Никто не знал, сколько ей лет. В Берлине были старые русские аристократы — эмигранты, — они жили в меблированных комнатах в предместье Вильмерсдорф. Многие из них утверждали, что знают Грузинскую уже лет сорок, но это, конечно же, было преувеличением. Мировой ее славе было не меньше двадцати лет, никак не меньше, а двадцать лет успеха и славы — огромный, бесконечный срок. Старику Витте — а он был другом и верным спутником балерины с ее первых дней в театре — она иногда говорила:
— Витте, я такой человек, которому обязательно нужно тащить на себе непомерно тяжелую ношу, всегда, всю жизнь.
И Витте серьезно отвечал:
— Прошу вас, Елизавета Александровна, никогда не показывайте этого другим и вообще не говорите о тяжелом. В мире все стало таким тяжелым… Ваша миссия, Елизавета, если позволите так выразиться, — быть легкой. Вы уж, пожалуйста, оставайтесь такой, какая вы есть, иначе произойдет мировая катастрофа.

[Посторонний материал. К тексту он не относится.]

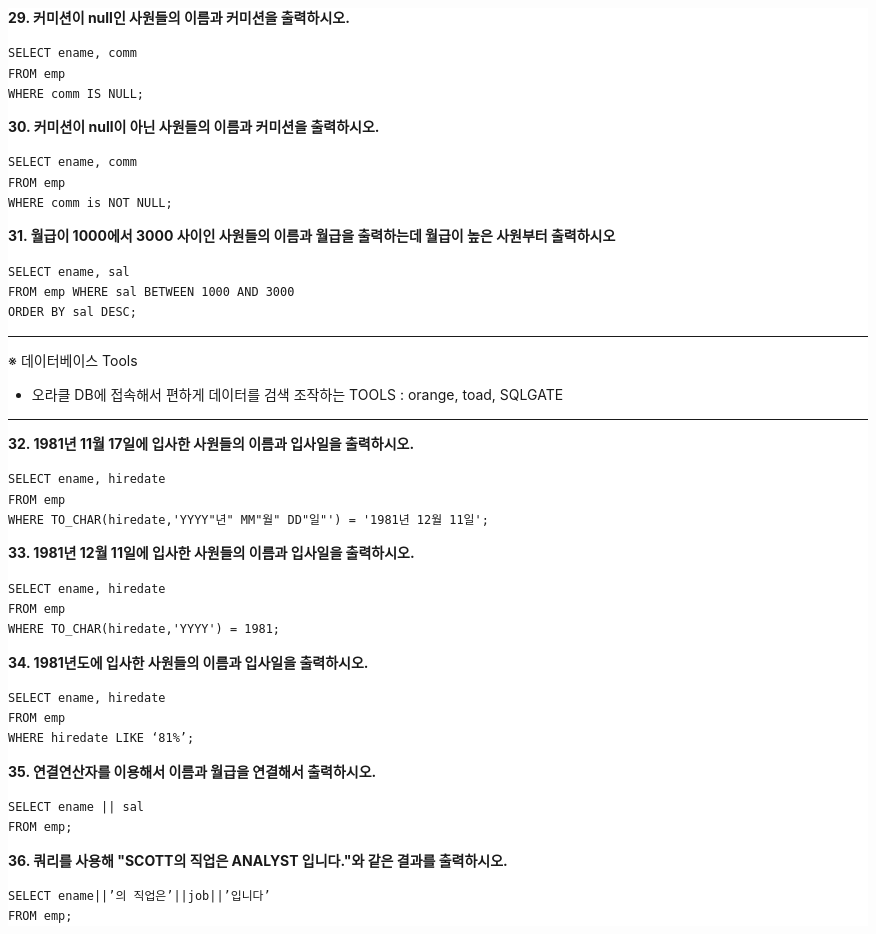 **29. 커미션이 null인 사원들의 이름과 커미션을 출력하시오.**
```
SELECT ename, comm
FROM emp
WHERE comm IS NULL;
```

**30. 커미션이 null이 아닌 사원들의 이름과 커미션을 출력하시오.**
```
SELECT ename, comm
FROM emp
WHERE comm is NOT NULL;
```

**31. 월급이 1000에서 3000 사이인 사원들의 이름과 월급을 출력하는데 월급이 높은  사원부터 출력하시오**
```
SELECT ename, sal
FROM emp WHERE sal BETWEEN 1000 AND 3000
ORDER BY sal DESC;
```

---

※ 데이터베이스 Tools  
- 오라클 DB에 접속해서 편하게 데이터를 검색 조작하는 TOOLS : orange, toad, SQLGATE

---

**32. 1981년 11월 17일에 입사한 사원들의 이름과 입사일을 출력하시오.**
```
SELECT ename, hiredate
FROM emp
WHERE TO_CHAR(hiredate,'YYYY"년" MM"월" DD"일"') = '1981년 12월 11일';
```

**33. 1981년 12월 11일에 입사한 사원들의 이름과 입사일을 출력하시오.**
```
SELECT ename, hiredate
FROM emp
WHERE TO_CHAR(hiredate,'YYYY') = 1981;
```

**34. 1981년도에 입사한 사원들의 이름과 입사일을 출력하시오.**
```
SELECT ename, hiredate
FROM emp
WHERE hiredate LIKE ‘81%’;
```

**35. 연결연산자를 이용해서 이름과 월급을 연결해서 출력하시오.**
```
SELECT ename || sal
FROM emp;
```

**36. 쿼리를 사용해 "SCOTT의 직업은 ANALYST 입니다."와 같은 결과를 출력하시오.**
```
SELECT ename||’의 직업은’||job||’입니다’
FROM emp;
```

И Грузинская оставалась такой, какой была всегда. С восемнадцати лет ее вес был равен 96 фунтам, это помогло ей добиться успеха, этим же отчасти объяснялась и легкость ее танца. Партнеры Грузинской, привыкнув к необычайно легкой ноше, потом уже не могли танцевать ни с кем, кроме нее. Линия затылка, вся фигура, состоявшая, казалось, из одних суставов, сердцевидной формы личико ничуть не изменились с ее юных лет. Движения Грузинской напоминали взмах крыл благородной птицы. Даже ее улыбка и взгляд из-под тяжелых век сами по себе были высоким искусством. Вся энергия Грузинской была направлена к одной цели — оставаться такой же. И она не замечала, что как раз ее неизменность уже начала приедаться публике.